We then met with Professor Yoram Baram who has a patent on Closed-Loop Augmented Reality Apparatus. Let me explain. Certain disorders, such as Cerebral Palsy cause people to not be able to walk normally. He built a device (glasses and ear phones) that gives these patient cues (diamond boxes) to aid them in walking. It is actually pretty cool, because you see the incredible improvement, immediately, as the person puts on this device. There are videos and more documents on how this works over here.
The Technion is a pretty incredible place.

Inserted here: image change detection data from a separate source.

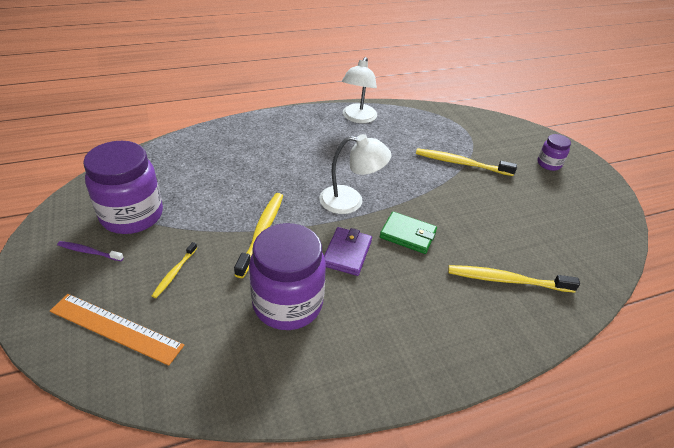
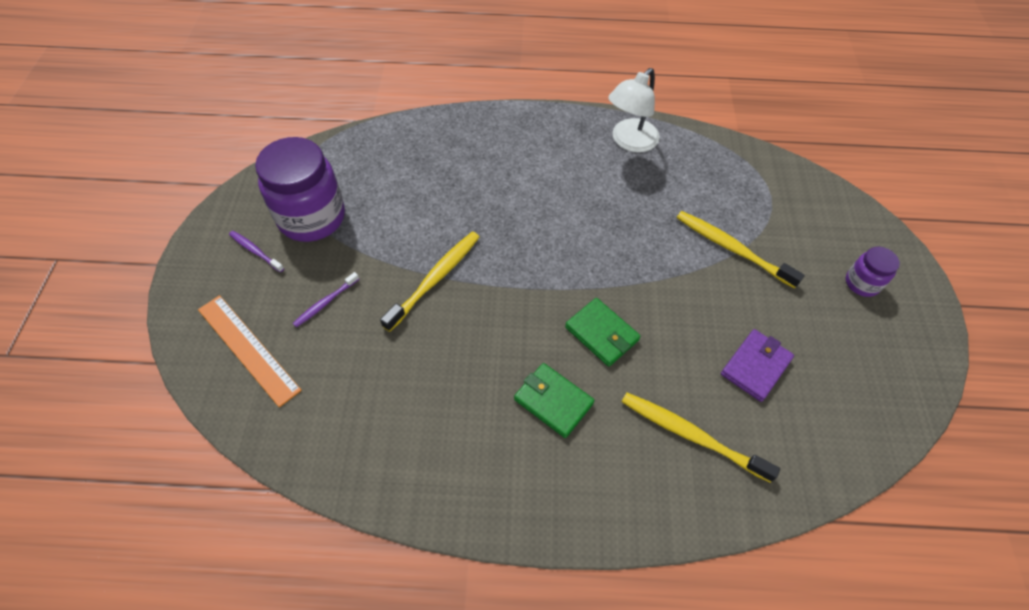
camera: 25 degrees right, 15 degrees up
yellow toothbrush [152,242,197,298] -> purple toothbrush [293,272,359,327]
purple jar [249,223,326,330] -> none
white lamp [319,134,391,214] -> none
purple wallet [324,227,372,276] -> purple wallet moved to [721,329,794,402]
none -> green wallet [514,363,594,438]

After the Technion, we went to a Druze village in the Carmel. According to Wikipedia, they are a religious community found primarily in Syria, Lebanon, Israel, and Jordan, whose traditional religion is said to have begun as an offshoot of Islam. I have never been in a Druze village before and it was fairly interesting. The family we visited was incredibly hospitable. As we sat there and talked to our guide, his family walked in, began serving us fruits, drinks and their strong coffee. In addition, his wife, daughter and son came in – as did his sister-in-law, I believe. The Druze in Israel, typically serve in the Israeli army – the guy we met was an officer in the army. It was interesting to see their way of life.
Then we came back, and I saw a car get towed in Israel, which I found interesting as well.